◆ **DOCUMENT EXTRACT**:

────

# Finally put the Wall-Hanger Henry on the wall!



## Back Pack Hack (Sep 15, 2016)

After owning it for three years, I finally got my Henry Tribute rifle hung up on the wall as it should be. Found the painting last fall at a thrift store for $12. It has a plywood back so it will easily carry the weight.

Dug out a scrap 1" oak dowel piece I knew I had. Lopped off about 4 inches with a band saw, then cut it in half and at a slight angle. Painted 'em with a bit of tan-colored camo paint I had, then used wood screws with 1¼" fender washers through the back to secure them to the painting.

Also had to hot-glue the star back on as it was loose when I bought it.









Made for a nice, fun indoor project on a cold, wet miserable winter day.


----------



## Deebo (Oct 27, 2012)

Sweet. Looks great.


----------



## Slippy (Nov 14, 2013)

That right there is Americana Art with a splash of 2A Liberty! Good work BPH


----------



## Mad Trapper (Feb 12, 2014)

Good job!

I've got a 1863 Springfield over the mantle, sorry no pics. PS it still will shoot


----------



## Back Pack Hack (Sep 15, 2016)

Mad Trapper said:


> Good job!
> 
> I've got a 1863 Springfield over the mantle, sorry no pics. PS it still will shoot


This one has never been fired (unless the factory did).


----------



## Snake_doctor (Apr 21, 2014)

Back Pack Hack said:


> This one has never been fired (unless the factory did).


they do, several proof loads were shot through it normally. Henry makes a quality piece so it's very unlikely that they dont proof fire their products.


----------



## Mad Trapper (Feb 12, 2014)

Back Pack Hack said:


> This one has never been fired (unless the factory did).


My 1863 has been well proofed. Wish it could tell it's tale.......could be a Gettysburg gun.


----------



## SOCOM42 (Nov 9, 2012)

Back Pack Hack said:


> After owning it for three years, I finally got my Henry Tribute rifle hung up on the wall as it should be. Found the painting last fall at a thrift store for $12. It has a plywood back so it will easily carry the weight.

────

◆ **TO DO**:
a) Rewrite the stretch of the Wall-Hanger Henry thread from "# Finally put" through "to the painting.", changing "thrift store" to "yard sale".
b) Answer these questions using the Wall-Hanger Henry thread:
(i) How much did the painting cost?
(ii) What rifle does Mad Trapper have over the mantle?
(iii) What had to be hot-glued back on?

Stored data entries:
────

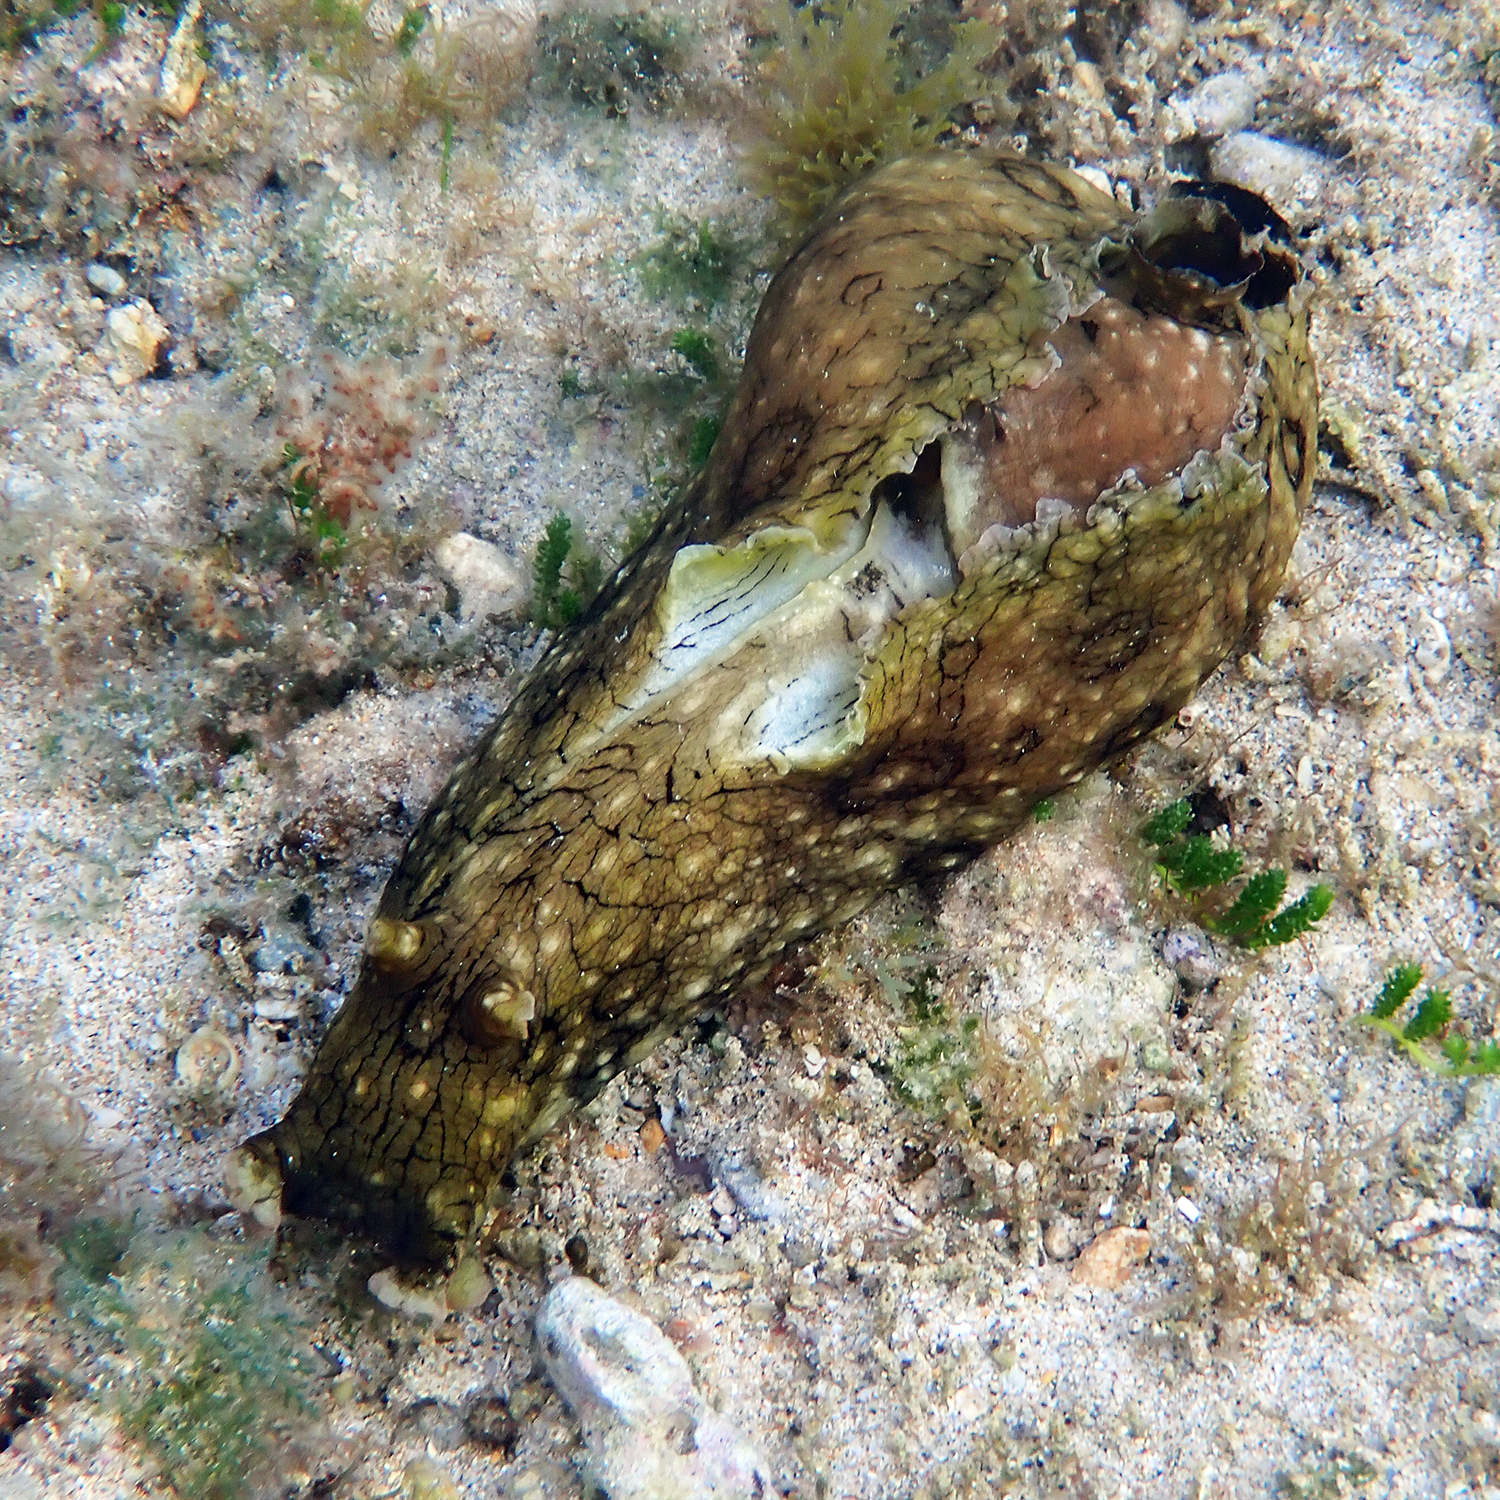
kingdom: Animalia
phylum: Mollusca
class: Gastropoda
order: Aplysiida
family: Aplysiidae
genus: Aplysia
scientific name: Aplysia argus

────

◆ **ANSWERS BELOW**:
a)
# Finally put the Wall-Hanger Henry on the wall!



## Back Pack Hack (Sep 15, 2016)

After owning it for three years, I finally got my Henry Tribute rifle hung up on the wall as it should be. Found the painting last fall at a yard sale for $12. It has a plywood back so it will easily carry the weight.

Dug out a scrap 1" oak dowel piece I knew I had. Lopped off about 4 inches with a band saw, then cut it in half and at a slight angle. Painted 'em with a bit of tan-colored camo paint I had, then used wood screws with 1¼" fender washers through the back to secure them to the painting.

b)
(i) $12
(ii) An 1863 Springfield
(iii) The star